New AI chip from Intel
Intel, one of the largest chipmakers in the world, unveiled a new AI chip called Ponte Vecchio. The chip is designed to handle the complex computations required for AI and machine learning, and it promises to be one of the most powerful AI chips on the market. Intel hopes that Ponte Vecchio will help them compete with other chipmakers like Nvidia, which currently dominates the AI chip market.
AI-powered healthcare
AI is already being used in healthcare to diagnose diseases, develop new treatments, and improve patient outcomes.
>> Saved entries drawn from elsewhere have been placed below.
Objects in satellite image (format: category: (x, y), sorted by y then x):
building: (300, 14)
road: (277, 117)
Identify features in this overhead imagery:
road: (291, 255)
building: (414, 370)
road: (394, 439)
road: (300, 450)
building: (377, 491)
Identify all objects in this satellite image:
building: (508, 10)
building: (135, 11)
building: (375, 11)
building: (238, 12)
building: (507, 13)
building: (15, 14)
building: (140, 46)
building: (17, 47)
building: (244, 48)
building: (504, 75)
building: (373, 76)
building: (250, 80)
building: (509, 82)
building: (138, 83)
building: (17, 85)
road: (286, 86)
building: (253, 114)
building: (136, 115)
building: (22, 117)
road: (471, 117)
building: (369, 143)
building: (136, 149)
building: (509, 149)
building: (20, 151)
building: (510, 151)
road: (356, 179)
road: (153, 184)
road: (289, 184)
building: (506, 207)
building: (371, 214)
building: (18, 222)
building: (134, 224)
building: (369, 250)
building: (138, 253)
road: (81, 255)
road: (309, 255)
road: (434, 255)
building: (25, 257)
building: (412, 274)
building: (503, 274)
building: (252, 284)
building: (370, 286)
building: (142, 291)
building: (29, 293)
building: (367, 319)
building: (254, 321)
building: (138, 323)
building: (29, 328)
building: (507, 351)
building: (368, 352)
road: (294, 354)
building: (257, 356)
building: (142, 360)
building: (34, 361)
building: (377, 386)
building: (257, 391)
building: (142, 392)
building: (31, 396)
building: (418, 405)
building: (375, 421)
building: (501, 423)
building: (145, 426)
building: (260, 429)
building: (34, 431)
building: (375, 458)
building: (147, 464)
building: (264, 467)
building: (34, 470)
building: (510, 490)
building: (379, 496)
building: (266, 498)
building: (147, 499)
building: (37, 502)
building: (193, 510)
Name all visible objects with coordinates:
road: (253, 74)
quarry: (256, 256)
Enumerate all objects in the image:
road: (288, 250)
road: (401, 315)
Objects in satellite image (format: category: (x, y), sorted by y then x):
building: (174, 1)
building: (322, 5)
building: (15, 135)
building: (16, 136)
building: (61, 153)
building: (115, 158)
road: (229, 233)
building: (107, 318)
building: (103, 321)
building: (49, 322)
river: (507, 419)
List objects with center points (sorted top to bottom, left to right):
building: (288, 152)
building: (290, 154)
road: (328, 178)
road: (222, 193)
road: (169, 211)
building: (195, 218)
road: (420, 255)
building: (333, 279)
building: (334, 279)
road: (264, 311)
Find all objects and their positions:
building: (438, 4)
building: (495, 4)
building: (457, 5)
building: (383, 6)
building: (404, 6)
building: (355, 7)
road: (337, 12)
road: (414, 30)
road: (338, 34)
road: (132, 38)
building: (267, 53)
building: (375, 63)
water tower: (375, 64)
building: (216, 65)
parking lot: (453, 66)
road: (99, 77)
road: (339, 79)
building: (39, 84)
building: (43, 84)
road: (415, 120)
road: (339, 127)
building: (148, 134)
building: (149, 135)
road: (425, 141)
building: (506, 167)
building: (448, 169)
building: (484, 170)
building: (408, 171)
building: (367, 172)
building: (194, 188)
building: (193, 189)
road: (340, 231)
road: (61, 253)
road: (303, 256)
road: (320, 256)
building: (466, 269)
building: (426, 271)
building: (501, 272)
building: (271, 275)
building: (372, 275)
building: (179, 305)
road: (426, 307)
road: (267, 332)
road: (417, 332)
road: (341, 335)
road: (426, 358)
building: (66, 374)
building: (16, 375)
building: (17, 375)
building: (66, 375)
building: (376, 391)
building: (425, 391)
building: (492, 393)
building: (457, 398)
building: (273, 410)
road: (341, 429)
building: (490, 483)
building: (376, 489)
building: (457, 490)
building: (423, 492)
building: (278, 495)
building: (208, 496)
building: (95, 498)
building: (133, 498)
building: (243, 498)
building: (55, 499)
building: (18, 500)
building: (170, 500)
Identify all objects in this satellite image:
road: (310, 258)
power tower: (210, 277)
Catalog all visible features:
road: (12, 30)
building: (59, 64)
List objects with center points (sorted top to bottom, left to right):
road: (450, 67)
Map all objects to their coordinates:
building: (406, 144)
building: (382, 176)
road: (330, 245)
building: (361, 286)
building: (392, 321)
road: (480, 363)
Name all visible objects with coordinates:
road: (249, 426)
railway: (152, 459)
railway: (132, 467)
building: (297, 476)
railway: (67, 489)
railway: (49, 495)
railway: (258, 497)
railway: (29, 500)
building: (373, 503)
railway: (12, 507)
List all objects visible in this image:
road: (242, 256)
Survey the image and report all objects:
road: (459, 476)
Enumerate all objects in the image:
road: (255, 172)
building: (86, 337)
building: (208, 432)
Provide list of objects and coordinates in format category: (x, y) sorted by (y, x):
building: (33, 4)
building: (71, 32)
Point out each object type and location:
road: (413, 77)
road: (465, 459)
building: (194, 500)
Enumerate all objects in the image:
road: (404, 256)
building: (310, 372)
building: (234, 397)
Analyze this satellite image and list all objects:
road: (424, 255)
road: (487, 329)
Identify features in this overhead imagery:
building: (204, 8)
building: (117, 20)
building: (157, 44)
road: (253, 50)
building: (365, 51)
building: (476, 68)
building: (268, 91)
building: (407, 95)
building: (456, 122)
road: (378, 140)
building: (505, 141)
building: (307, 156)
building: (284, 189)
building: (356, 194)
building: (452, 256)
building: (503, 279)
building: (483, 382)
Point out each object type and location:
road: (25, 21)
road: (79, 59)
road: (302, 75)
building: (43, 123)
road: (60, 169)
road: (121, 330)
However, the past week saw several new developments in this area. For example, researchers at Stanford University developed an AI system that can predict whether a COVID-19 patient will require intensive care, based on data from their medical records. Meanwhile, Google Health announced that they are developing an AI system that can help doctors detect breast cancer more accurately and quickly.
AI in space exploration
AI is also being used to explore the universe, with several new developments in this area over the past week. NASA announced that they are using AI to help design a new spacecraft that will be able to explore the outer planets more effectively. Meanwhile, researchers at the University of California, Berkeley, used AI to analyze data from the Kepler telescope and discovered a new exoplanet that had previously been overlooked.
These are just a few examples of the many exciting developments in AI that took place over the past week. From healthcare to space exploration, AI is transforming our world in countless ways. As technology continues to advance, it’s clear that we can expect even more exciting breakthroughs in the near future.